Previdência oitentona

Segundo acaba de revelar a médica Maria Dolores Rubio, coordenadora do Congresso sobre Longevidade e Saúde, que se realizou por esses dias em Logroño, na Espanha, pelo menos cinco mil espanhóis vivem há mais de cem anos. E a maioria está em boas condições de saúde. As condições físicas desses espanhóis e o aumento da esperança de vida vão obrigar a se falar de uma “quarta idade” e, principalmente, a se buscar soluções para que a previdência social não vá à falência, disse a médica.

Esta é – mais tênue, mais acentuada – uma realidade global. Do Levante ao Sol Poente, pessoas completando cem anos de vida, lúcidas, sorridentes e cheias de esperança, não constituem mais a novidade de algum tempo atrás. Muitas doenças que antes matavam inexoravelmente, hoje são facilmente curáveis. E a medicina, em busca da utopia da eternidade, todos os dias anuncia estar cada vez mais próxima do que se poderia chamar do elixir da juventude.

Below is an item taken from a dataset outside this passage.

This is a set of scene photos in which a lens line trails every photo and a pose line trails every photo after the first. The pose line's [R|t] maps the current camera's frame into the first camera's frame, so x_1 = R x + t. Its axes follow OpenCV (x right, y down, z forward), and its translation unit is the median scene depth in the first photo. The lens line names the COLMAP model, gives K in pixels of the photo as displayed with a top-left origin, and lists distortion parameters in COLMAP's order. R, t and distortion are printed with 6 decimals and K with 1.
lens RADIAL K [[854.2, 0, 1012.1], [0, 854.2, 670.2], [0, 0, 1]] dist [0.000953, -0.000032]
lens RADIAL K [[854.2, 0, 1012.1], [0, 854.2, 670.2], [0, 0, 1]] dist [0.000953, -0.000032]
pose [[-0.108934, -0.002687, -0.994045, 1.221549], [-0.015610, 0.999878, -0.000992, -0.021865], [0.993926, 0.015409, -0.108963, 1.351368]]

Na sexta-feira que passou, o Brasil comemorou – perdão, lembrou, porque a maioria não tem o que comemorar – o Dia do Aposentado. A data assinalou, também, o 80.º aniversário da criação do sistema. A Previdência Social brasileira, então, é bem mais nova que muitos espanhóis e, seguramente, que alguns milhares de brasileiros. Tão nova para os nossos quinhentos anos de história depois da acidental descoberta, entretanto, a Previdência é o calcanhar-de-aquiles das finanças públicas e todo aposentado, portanto, um peso no Tesouro. Uns pesam mais, outros menos, é verdade, mas todos admitem que, como está, não pode ficar.

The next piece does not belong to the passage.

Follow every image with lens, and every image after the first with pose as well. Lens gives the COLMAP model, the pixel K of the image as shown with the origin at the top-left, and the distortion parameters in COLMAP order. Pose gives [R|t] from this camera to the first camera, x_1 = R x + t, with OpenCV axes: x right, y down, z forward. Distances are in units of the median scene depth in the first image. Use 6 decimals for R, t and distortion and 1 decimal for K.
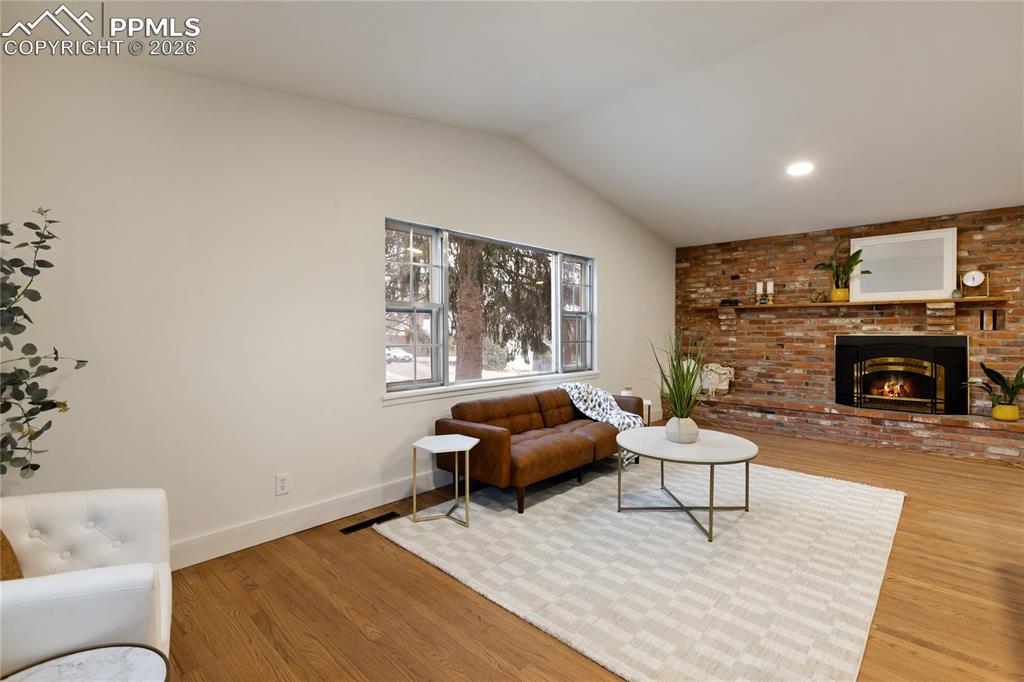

A oitentona Previdência padece de muitos males. Um deles está no fato de deixar sem assistência mais da metade dos brasileiros, segundo assegura o ex-ministro Waldeck Ornelas. Quase cinqüenta milhões de trabalhadores estão fora do sistema, isto é, não contribuem e, por isso, vão envelhecer sem seguro social, já que não têm uma fonte de renda. Pouco falado, este seria o principal desafio do governo, muito empenhado no combate à fome e pouco preocupado com o crescimento econômico e com o aumento do nível de emprego formal.

Outro mal de que padece a jovem e doente senhora é, pois, a injustiça. Além de deixar à margem mais da metade do povo, os que estão no sistema também não gozam de eqüidade. Há quem tenha tudo e mais que tudo; há quem tenha quase nada. Submete a nação inteira a um processo de financiamento de suas próprias mazelas, pois quem paga a conta, se não autofinanciada, no frigir dos ovos, o contribuinte.

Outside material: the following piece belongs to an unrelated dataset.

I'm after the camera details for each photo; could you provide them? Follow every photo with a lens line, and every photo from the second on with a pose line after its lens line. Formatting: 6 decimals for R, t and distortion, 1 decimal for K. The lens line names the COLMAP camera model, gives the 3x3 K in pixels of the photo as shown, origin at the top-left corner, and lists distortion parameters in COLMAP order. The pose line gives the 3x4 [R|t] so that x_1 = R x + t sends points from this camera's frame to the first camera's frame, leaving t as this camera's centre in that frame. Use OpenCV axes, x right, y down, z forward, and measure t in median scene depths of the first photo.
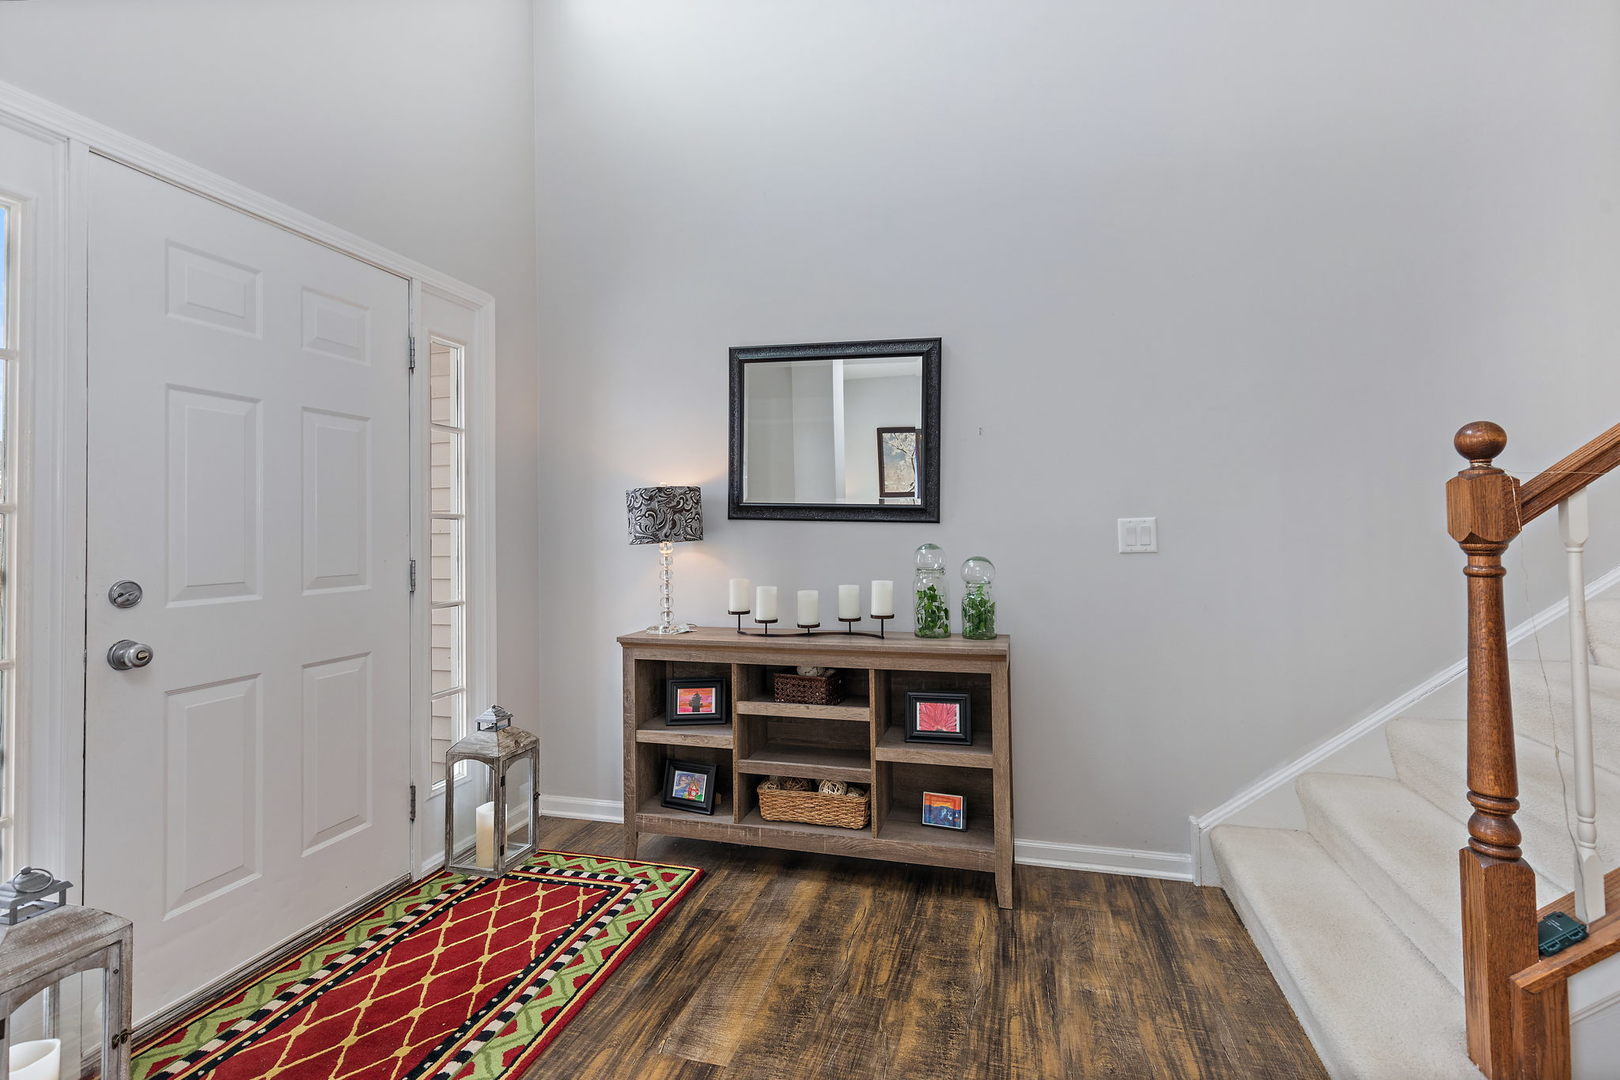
lens RADIAL K [[730.3, 0, 813.4], [0, 730.3, 521.9], [0, 0, 1]] dist [0.007736, 0.000758]
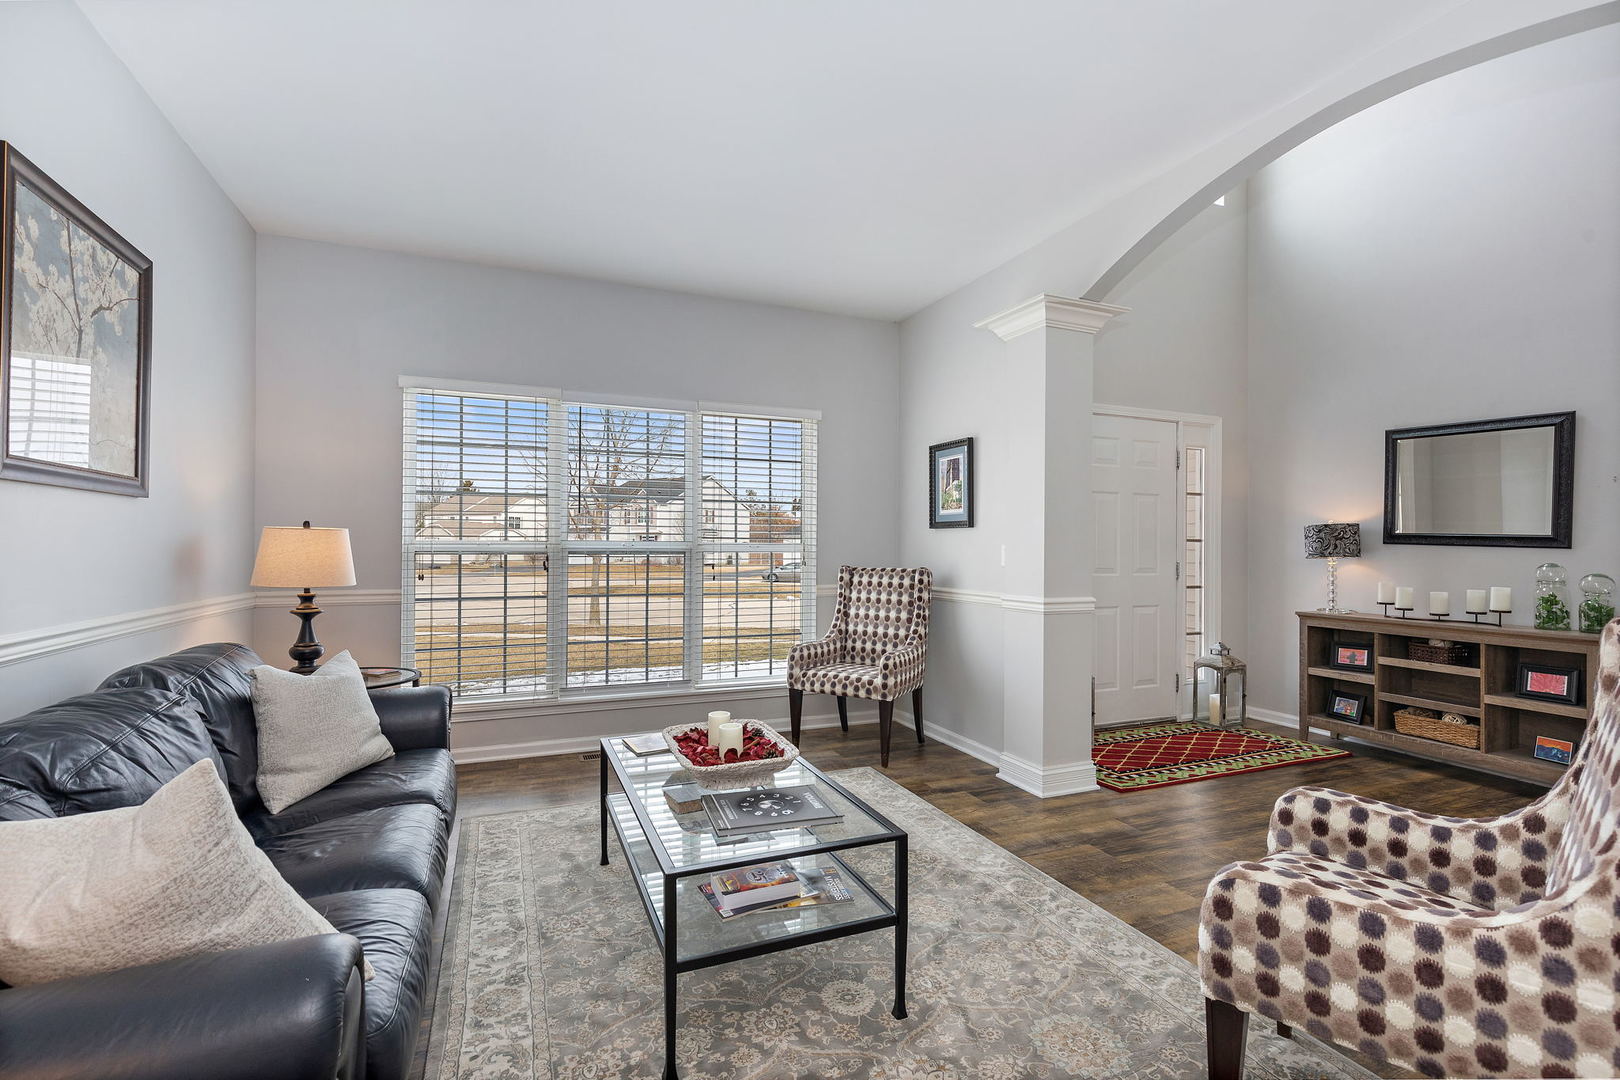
lens RADIAL K [[730.3, 0, 810.5], [0, 730.3, 541.1], [0, 0, 1]] dist [0.007736, 0.000758]
pose [[0.611564, 0.009069, -0.791143, 0.401498], [-0.005583, 0.999959, 0.007147, -0.014802], [0.791175, 0.000046, 0.611589, -0.971578]]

No Fórum Social de Porto Alegre, o ministro Ricardo Berzoini disse coisas bonitas, ao ensaiar uma espécie de abertura da caixa-preta do sistema. Advertiu que a Previdência não é, nem pode ser, um sistema filantrópico, como tem sido ao largo desses oitenta anos, quando distribuiu favores, mordomias e privilégios travestidos de direitos a muitos, enquanto massacrou a tantos e excluiu a milhões. Berzoini só errou quando afirmou que “a Previdência Social é hoje o mais importante instrumento de redistribuição de renda do País”. Não é. O tempo do verbo está errado. Para honrar seus oitenta anos, devia ser.